I’m still reading about life over 60, encouraged actually by Jane Fonda. Now Jane Fonda is just older enough than I am, more the age of my sisters, that I never particularly connected with her as a celebrity or star. I picked up her book, Prime Time: Love, Health, Sex, Fitness, Friendship not because of her, but because it was mentioned by Catherine Bateson, who, it turns out, is a friend of hers. Nevertheless, I am delighted by Jane as she discusses being afraid, using the fear to rehearse the unknown, and then growing past all of it. After all, that is exactly what I’m doing with this reinventing light over 60s series.
Jane, like Catherine Bateson, agrees that with increased potential for longevity comes the requirement that when we restructure how we look at aging. She discusses the potential for three stages of life, each built with work, learning and leisure as integrated parts of the whole. It’s a good model, to consider our lives from 0-30, from 31-60 and then from 61-90 and beyond considering in each what work, learning, and leisure they involved.
I have to tell you that my thoughts right now are also very entangled with the work of Esther Hicks and Abraham. The general message is that all of the things we have experienced in life which cause us to want something different end up building an escrow account in the universe which we might claim if, and to the extent, which we experience the feeling of our life in vibrational harmony with our Source – or all goodness/well-being. In other words, there is nothing more important than feeling good. And when we come from a place of feeling good we are our best in the world. When we start from any other place, watch out – what you get you may not exactly want.

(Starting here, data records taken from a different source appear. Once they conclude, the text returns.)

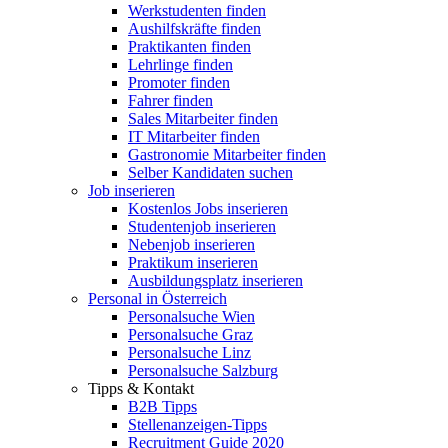
Werkstudenten finden
Aushilfskräfte finden
Praktikanten finden
Lehrlinge finden
Promoter finden
Fahrer finden
Sales Mitarbeiter finden
IT Mitarbeiter finden
Gastronomie Mitarbeiter finden
Selber Kandidaten suchen
Job inserieren
Kostenlos Jobs inserieren
Studentenjob inserieren
Nebenjob inserieren
Praktikum inserieren
Ausbildungsplatz inserieren
Personal in Österreich
Personalsuche Wien
Personalsuche Graz
Personalsuche Linz
Personalsuche Salzburg
Tipps & Kontakt
B2B Tipps
Stellenanzeigen-Tipps
Recruitment Guide 2020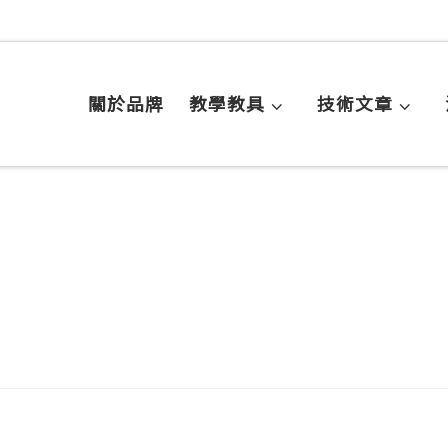
關於品牌
教學教具
技術文章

As I write, I muse about those three, three decade segments. I wonder if it is easier to experience that continual connection to source and goodness the older we are chronologically. Years ago I did something called Lay Eucharistic Ministry. There was one older woman, almost 100, who I visited. She was slight, lived most of her time in a single room in a nursing home, and yet she was the happiest woman I could imagine. It was her opinion that if God had given her those extra days, although she did not know why that was so, that it was a sin not to appreciate every breath.

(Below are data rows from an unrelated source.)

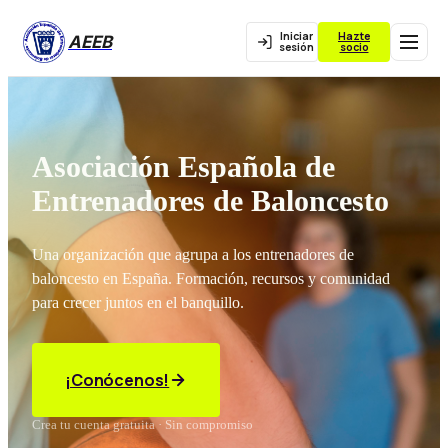
Iniciar
Hazte
AEEB
sesión
socio
Asociación Española de
Entrenadores de Baloncesto
Una organización que agrupa a los entrenadores de
baloncesto en España. Formación, recursos y comunidad
para crecer juntos en el banquillo.
¡Conócenos!
Crea tu cuenta gratuita · Sin compromiso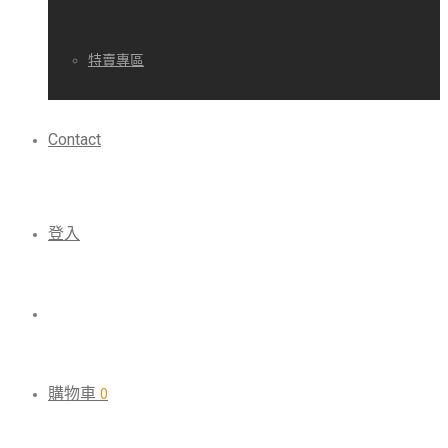
特賣專區
Contact
登入
購物車
0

Like Jane Fonda, I remember the first three decades of my life with, if not horror, at least a great deal of sense of sadness that so much opportunity was missed. While I could have been enjoying a naturally fit body and strong mind, I was all tied up inside with self-doubt. My memories of those times are balanced between the good things that occurred and the fears that I tried, often unsuccessfully, to conquer.
Jane writes about how at age 59 she decided to do a life review. It quickly became unfulfilling to merely notice what had gone on when. Instead, she had to excavate the feeling in order to look at this and perhaps often a stumbling new meaning to old adventures. This is fully in line with Esther Hicks and Abraham, that it is the feeling tone of our life where we find the richness of meaning.

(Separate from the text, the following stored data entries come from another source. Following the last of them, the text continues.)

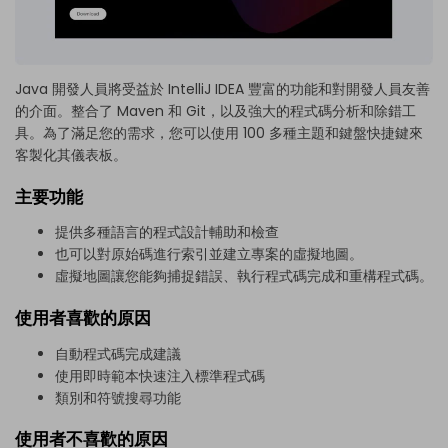
Java 開發人員將受益於 IntelliJ IDEA 豐富的功能和對開發人員友善
的介面。整合了 Maven 和 Git，以及強大的程式碼分析和除錯工
具。為了滿足您的需求，您可以使用 100 多種主題和鍵盤快捷鍵來
客製化其儀表板。
主要功能
提供多種語言的程式設計輔助和檢查
也可以對原始碼進行索引並建立專案的虛擬地圖。
虛擬地圖讓您能夠捕捉錯誤、執行程式碼完成和重構程式碼。
使用者喜歡的原因
自動程式碼完成建議
使用即時範本快速注入標準程式碼
類別和符號搜尋功能
使用者不喜歡的原因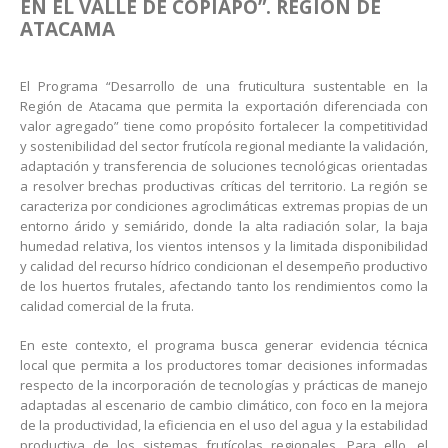
EN EL VALLE DE COPIAPÓ”. REGIÓN DE
ATACAMA
El Programa “Desarrollo de una fruticultura sustentable en la
Región de Atacama que permita la exportación diferenciada con
valor agregado” tiene como propósito fortalecer la competitividad
y sostenibilidad del sector frutícola regional mediante la validación,
adaptación y transferencia de soluciones tecnológicas orientadas
a resolver brechas productivas críticas del territorio. La región se
caracteriza por condiciones agroclimáticas extremas propias de un
entorno árido y semiárido, donde la alta radiación solar, la baja
humedad relativa, los vientos intensos y la limitada disponibilidad
y calidad del recurso hídrico condicionan el desempeño productivo
de los huertos frutales, afectando tanto los rendimientos como la
calidad comercial de la fruta.
En este contexto, el programa busca generar evidencia técnica
local que permita a los productores tomar decisiones informadas
respecto de la incorporación de tecnologías y prácticas de manejo
adaptadas al escenario de cambio climático, con foco en la mejora
de la productividad, la eficiencia en el uso del agua y la estabilidad
productiva de los sistemas frutícolas regionales. Para ello, el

At a basic level those early three decades and their mixture of sweetness and angst are the place where I built the repertoire of desire which has now developed or matured to a point to be fully experienced. What do I mean? My first three decades were where I decided I wanted a life with a solid foundation, I was appreciative of riches but not at the cost of a wild life, I was not going to live a life where love did not also come with respect and vice a versa, that I deserve to be appreciated, my unique gifts were meaningful to others, and I deserve to be happy. In other words I began to find my worth.
The second degree decades of my life have to do with stretching my wings, flying, and learning to appreciate new vistas. First I was almost bankrupt, then all I grew a new business, following that with both the Masters and Doctorate. My second three decades had many ups and downs but were the place I learned that feeling and taste of success. My life was enriched by my courage to take risks. The greatest, and yet most fulfilling of which were to a) love another woman, and b) moved to Ireland. Without a doubt these two things are the cornerstone of all the joy I feel on a daily basis.
What’s in the vortex next for me? Financial success, freedom and independence, traveling, connection with others, and a growing appreciation of how I can get my kicks by co-creating with others our growing understanding of life’s creative process. How do I get there from here? In many ways none of it is far off – merely a second away. My task is to keep feeling good, feeling the escrow I have built up and to keep believing in the outcomes of the lessons of my first two sets of three decades. It will be as easy or as hard as I make it – I think I should choose the easy – don’t you?